Capability three is harder still. Tracking whether a sanitizer applies to all paths through a function, or only some, requires precise control-flow reasoning that LLMs do not reliably perform at depth.

How Griffin AI handles it

Three deterministic steps:

Sanitizer signature detection. The engine maintains a curated registry of sanitizer signatures across major languages and frameworks. Each entry includes the sanitizer's protection scope (HTML, SQL, path, command, etc.), known bypasses, and version-specific behaviour where relevant.

Context-aware applicability check. When a sanitizer is detected on a taint path, the engine checks whether the sanitizer's protection scope matches the sink type. An HTML encoder on a path leading to a SQL sink does not suppress the finding.

Control-flow tracking. The engine analyses whether the sanitizer is reached on all paths from source to sink, only some paths, or none. Conditional sanitization (sanitize only if a flag is set) is surfaced as partial mitigation requiring review.

The output is a finding annotated with the sanitization status: fully mitigated, partially mitigated, or unmitigated.

A concrete example

Consider a Node.js application that takes a filename parameter from a request, calls path.normalize() on it, then opens the file. The naive analysis says "user input reaches a file open — path traversal."

The sanitizer-aware analysis recognises path.normalize() and asks: does normalization alone protect against path traversal? The answer is no — path.normalize("../../etc/passwd") returns "../../etc/passwd". Normalization removes redundant components but does not enforce a directory containment policy.

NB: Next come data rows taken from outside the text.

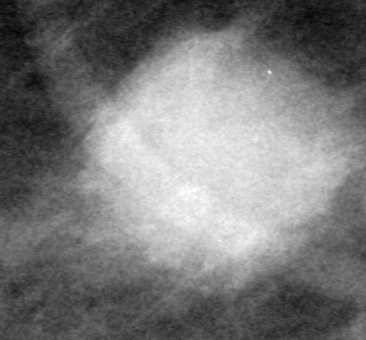
Cropped region of a digitized screen-film mammogram centred on a radiologist-marked abnormality; right breast; MLO view.
Marked abnormality: mass, shape round, margins ill defined; BI-RADS assessment category 5; subtlety rating 5 on a 1 (subtle) to 5 (obvious) scale; pathology (as recorded): malignant.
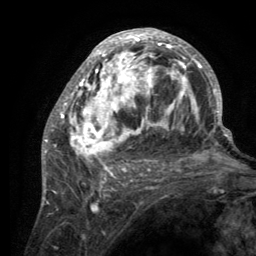
Breast MRI (dynamic contrast-enhanced), one axial slice; slice 66 of 134 in the series (ordered by position); cropped to one breast; dynamic contrast-enhanced series, time point 2 of 6 at this slice position (early post-contrast); 3 T; TE 2.8 ms, TR 7.7 ms; 1.2 mm slice thickness; 256 × 256 image matrix, field of view 170 × 170 mm. Female patient.
Outlined on this slice (semi-automatic segmentation, software-assisted and operator-edited):
- enhancing-tissue mask used for the functional tumour volume (all voxels passing the contrast-enhancement thresholds inside the analysis volume; usually the tumour): bounding box [x1, y1, x2, y2] px = [55, 29, 220, 189]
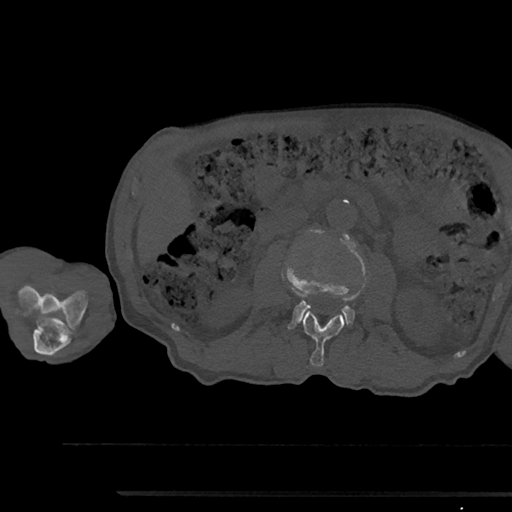
CT including the spine, one axial slice. Position 529 of 797 along the scan axis. Reconstruction kernel Br40s/3. 120 kVp. Bone window (W 1800 / L 400 HU). 0.5 mm slice thickness. 512 × 512 image matrix, field of view 367 × 367 mm. Patient: male, 79 years. Case-level facts recorded for this patient, not image findings: primary cancer: prostate.
Structures marked on this image (semi-automatically segmented with operator editing):
- L2 vertebra: box from (x=301, y=311) to (x=345, y=367) px
- L3 vertebra: (x=284, y=230)–(x=367, y=330)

The Griffin AI engine emits a finding that says "path.normalize() detected on the taint path, but normalization is not a sufficient sanitizer for path traversal — recommend allowlist validation against the intended directory." A pure-LLM tool, in our benchmarks, gets this case right about 60% of the time and incorrectly suppresses the finding the rest.

Now consider the same flow with path.normalize() plus a check that result.startsWith(allowedDirectory). Both sanitization steps together do constitute adequate protection. The sanitizer-aware analysis recognises the pattern (normalization + containment) and suppresses the finding.

Why bypassed sanitizers are particularly important

Some sanitizers have well-known bypass conditions. mysql_real_escape_string is correct for character escaping but does not protect against second-order SQL injection. PHP's htmlspecialchars defaults to escaping for HTML but does not handle attribute or JavaScript contexts. Each of these has a documented bypass class.

The engine's sanitizer registry includes known bypasses. When the sanitizer is detected but the surrounding context matches a bypass condition, the finding is surfaced with a specific reference to the bypass class. This is information the security team needs to make the right call.

A pure-LLM tool can know about sanitizer bypasses (the training data is rich on this point) but typically does not connect that knowledge to the specific code path under analysis. The result is that bypass-aware findings show up only when the model happens to recognise the pattern, not consistently.

What to evaluate

Three concrete checks during procurement:

  1. Show the platform a series of sanitized vulnerabilities. What percentage are correctly suppressed?
  2. Show the platform a sanitizer used outside its protection scope. Is the finding surfaced or incorrectly suppressed?
  3. Show the platform a known sanitizer bypass. Is the bypass class identified, or is the sanitizer treated as fully protective?

The answers determine whether the platform's false-positive rate is sustainable in production.

How Safeguard Helps

Safeguard's engine maintains a curated sanitizer registry covering major languages, frameworks, and known bypass classes. Sanitizer detection feeds Griffin AI's reasoning step with explicit annotations: fully mitigated, partially mitigated, or bypassed-due-to-context. The customer-facing benefit is a backlog where sanitized non-issues are correctly suppressed and partially-mitigated findings are surfaced for review with the specific bypass condition called out. For teams whose triage hours are dominated by sanitizer-related false positives, this is the architectural feature that returns the most engineering time per quarter.